During that long period of seclusion, Carlos had almost no contact with other musicians or the electronic music industry that she had pioneered. She invented all kinds of excuses to hide and maintain the fiction of Walter Carlos, because transsexuality remained the last great sexual taboo in American society.
Perhaps to relieve the stress of eluding the spotlight, Carlos took up the esoteric hobby of photographing solar eclipses, which took her to far-flung places like Siberia, Bali and Australia. According to her friend and collaborator, Annemarie Franklin, Carlos acquired a well-deserved reputation as a leading eclipse photographer.
After being voluntarily outed in Playboy, Carlos continued her brilliant composing career. She again collaborated with Kubrick for The Shining. Although she created a complete soundtrack for the film, Kubrick ended up using only two pieces. The discarded compositions remained unpublished for decades until they were released in 2005 in an appropriately-titled album – Rediscovering Lost Scores. Her commercial success enabled Carlos to move into a larger apartment in which she built a Faraday cage to shield her equipment from electromagnetic fields that caused white noise and interference.
In 1980, Carlos was commissioned to compose the soundtrack for Tron (1982), a science-fiction film that became some of her best-known work. Carlos used new digital and analog synthesizers for the soundtrack and incorporated recordings by the London Philharmonic Orchestra, the University of California choir and the Royal Albert Hall’s famous pipe organ. The end result was an album that is much richer and less overtly electronic than some of her previous work, which may be why it has stood the test of time so well – perhaps better than the film itself.

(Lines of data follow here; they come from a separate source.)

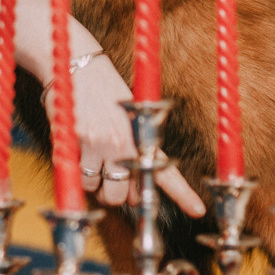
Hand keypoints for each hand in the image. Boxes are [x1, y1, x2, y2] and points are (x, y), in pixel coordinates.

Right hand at [67, 57, 206, 215]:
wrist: (77, 64)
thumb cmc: (102, 91)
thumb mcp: (128, 115)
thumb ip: (133, 149)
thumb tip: (129, 192)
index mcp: (141, 136)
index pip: (164, 171)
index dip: (182, 194)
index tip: (198, 210)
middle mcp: (125, 143)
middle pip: (123, 196)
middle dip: (115, 195)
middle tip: (109, 180)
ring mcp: (101, 143)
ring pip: (98, 189)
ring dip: (94, 184)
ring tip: (91, 160)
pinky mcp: (78, 141)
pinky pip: (78, 177)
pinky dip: (76, 173)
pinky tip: (77, 151)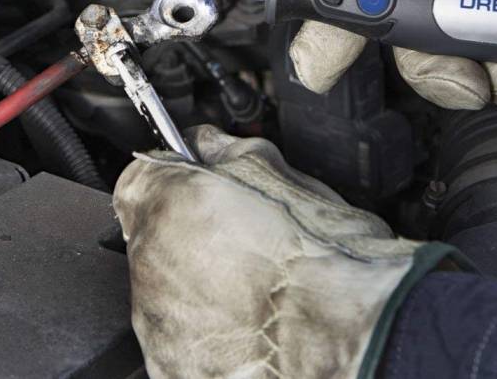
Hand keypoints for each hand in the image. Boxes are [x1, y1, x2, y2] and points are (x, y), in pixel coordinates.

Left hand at [114, 126, 454, 378]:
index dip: (172, 178)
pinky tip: (245, 322)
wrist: (356, 333)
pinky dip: (203, 330)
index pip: (140, 177)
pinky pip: (177, 338)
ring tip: (248, 286)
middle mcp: (151, 265)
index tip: (193, 185)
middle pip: (151, 236)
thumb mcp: (278, 173)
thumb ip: (226, 150)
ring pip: (162, 290)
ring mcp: (160, 323)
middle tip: (237, 240)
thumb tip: (205, 142)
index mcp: (170, 204)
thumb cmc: (325, 254)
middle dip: (186, 234)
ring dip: (193, 284)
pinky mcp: (175, 369)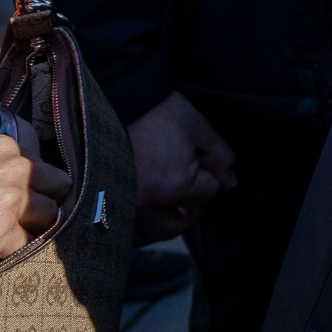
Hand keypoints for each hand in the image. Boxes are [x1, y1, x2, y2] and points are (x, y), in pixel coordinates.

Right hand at [0, 134, 67, 270]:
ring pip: (51, 215)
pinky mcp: (6, 231)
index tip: (26, 193)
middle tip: (25, 213)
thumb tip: (32, 177)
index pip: (44, 164)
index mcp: (7, 147)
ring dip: (34, 226)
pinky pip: (30, 242)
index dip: (36, 183)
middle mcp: (16, 169)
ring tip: (10, 230)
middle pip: (59, 185)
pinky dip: (18, 248)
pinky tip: (1, 246)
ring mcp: (13, 200)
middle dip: (45, 200)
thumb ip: (3, 165)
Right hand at [128, 91, 236, 239]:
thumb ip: (220, 158)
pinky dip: (138, 226)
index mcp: (174, 185)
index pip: (207, 195)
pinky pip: (123, 231)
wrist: (117, 97)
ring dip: (164, 222)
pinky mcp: (101, 205)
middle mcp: (145, 204)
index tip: (203, 165)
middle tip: (192, 193)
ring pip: (149, 234)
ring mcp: (120, 208)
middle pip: (179, 224)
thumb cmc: (158, 111)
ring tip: (168, 202)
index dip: (211, 179)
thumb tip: (230, 182)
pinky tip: (145, 209)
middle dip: (191, 209)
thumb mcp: (198, 128)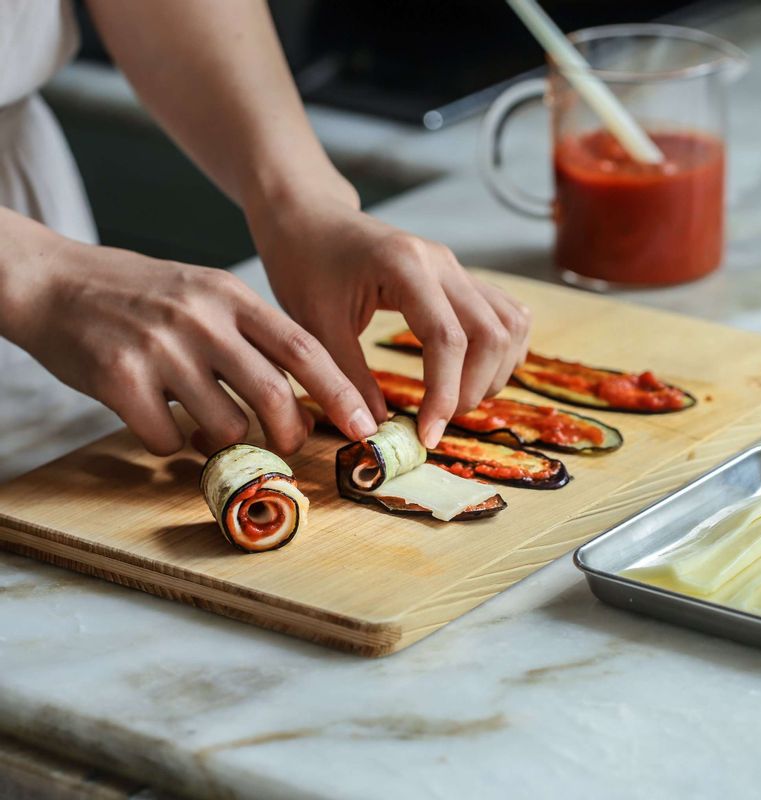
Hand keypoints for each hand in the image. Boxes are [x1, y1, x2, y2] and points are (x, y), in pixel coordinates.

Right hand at [3, 227, 376, 455]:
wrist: (53, 280)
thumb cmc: (139, 294)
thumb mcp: (204, 294)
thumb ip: (249, 337)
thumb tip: (295, 400)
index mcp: (230, 295)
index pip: (303, 348)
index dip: (340, 391)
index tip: (364, 425)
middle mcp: (201, 318)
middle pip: (274, 394)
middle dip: (290, 434)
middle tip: (288, 447)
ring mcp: (160, 347)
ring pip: (225, 425)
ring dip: (223, 441)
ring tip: (206, 427)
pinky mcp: (119, 377)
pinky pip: (168, 439)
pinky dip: (171, 444)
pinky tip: (158, 421)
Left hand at [250, 189, 531, 447]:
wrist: (310, 219)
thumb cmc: (305, 264)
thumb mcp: (315, 326)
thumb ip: (348, 378)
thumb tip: (374, 429)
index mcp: (405, 266)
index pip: (447, 339)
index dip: (444, 395)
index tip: (429, 435)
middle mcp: (442, 262)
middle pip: (491, 334)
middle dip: (473, 389)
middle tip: (440, 420)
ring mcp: (457, 266)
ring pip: (509, 324)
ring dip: (493, 371)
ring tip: (457, 399)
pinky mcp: (460, 276)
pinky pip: (505, 314)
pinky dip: (501, 350)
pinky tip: (474, 372)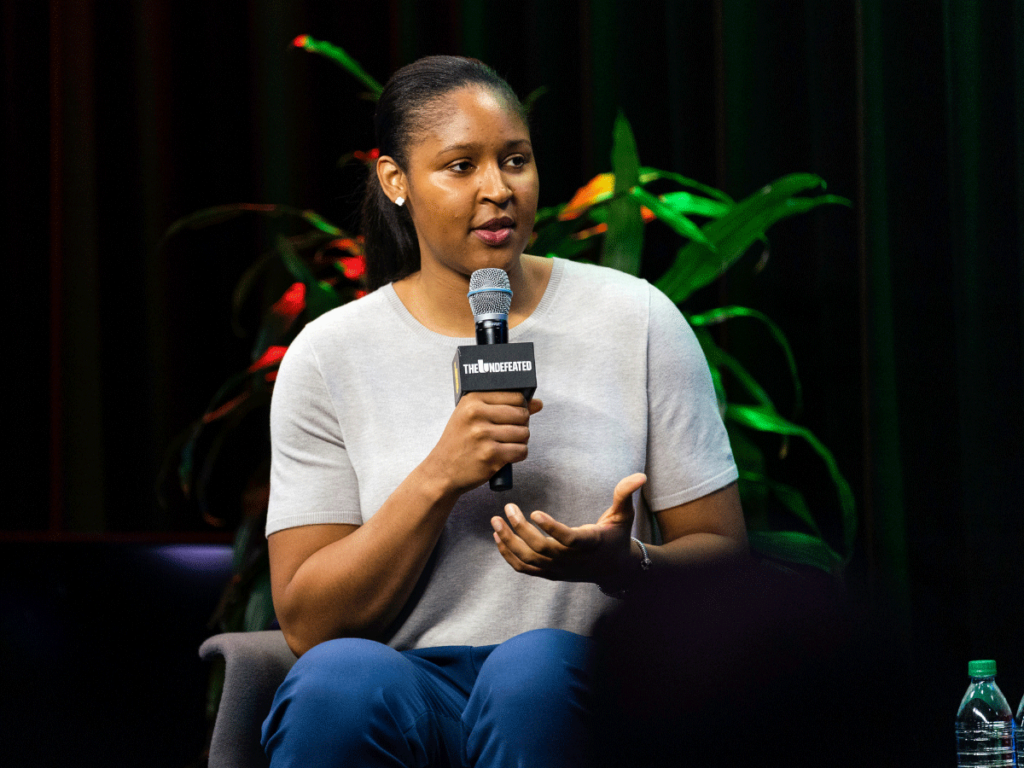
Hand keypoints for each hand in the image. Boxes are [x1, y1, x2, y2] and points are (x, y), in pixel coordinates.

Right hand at [422, 392, 542, 495]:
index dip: (520, 407)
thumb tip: (537, 403)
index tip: (513, 416)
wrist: (442, 471)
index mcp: (473, 400)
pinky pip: (521, 451)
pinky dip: (518, 455)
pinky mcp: (491, 455)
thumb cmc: (459, 442)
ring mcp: (483, 435)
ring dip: (520, 441)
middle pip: (522, 414)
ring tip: (505, 444)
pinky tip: (505, 456)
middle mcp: (477, 415)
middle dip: (521, 425)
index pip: (515, 396)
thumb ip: (504, 406)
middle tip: (508, 433)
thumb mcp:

Other studio albums followed Tron, including Digital Moonscapes (1984), the first album to exclusively use digital synthesizers, a complex undertaking given the state of technology at the time. Carlos invented a “digitally synthesized orchestra” with more than 500 “voices” that she created one by one over a three-year period to replicate symphonic instruments. “Wendy has built up lyrical sounds nobody ever heard coming out of a digital synthesizer before,” Moog told People. “Nobody is in her league.”
The People article coinciding with the release of Digital Moonscapes concludes that Wendy seems to have finally found the peace that eluded her for so many years, and that she was even planning to resume performing in public. “It will be fun,” she said, “to get out into the open again.”
Her return to public life never happened, although Carlos continued to work. Now 83, she supposedly remains active in music, but is still an elusive figure who fiercely protects her work.
Carlos’ recordings are hard to find on streaming music services because she owns most of her catalog and has not authorized its release on those platforms. She also spends considerable time and money combatting those who post her music on the internet without her consent.
The last time we heard from Wendy Carlos was a brief note posted on her website (a nostalgic trip to the early days of the internet) in August 2020. Carlos denounces the unauthorized book by musicologist Amanda Sewell, Wendy Carlos: A Biography (Oxford University Press), saying that she was never interviewed for the book, which was based exclusively on write-ups of other interviews done for magazine articles.
Wendy Carlos will be remembered as an exceptional woman who was never able to fully enjoy her well-deserved success. Her self-imposed seclusion is a cautionary tale for us today, something that she admitted in the 1979 People interview. “The public turned out to be amazingly tolerant or, if you wish, indifferent,” she said. “There had never been any need of this charade to have taken place. It had proven a monstrous waste of years of my life.”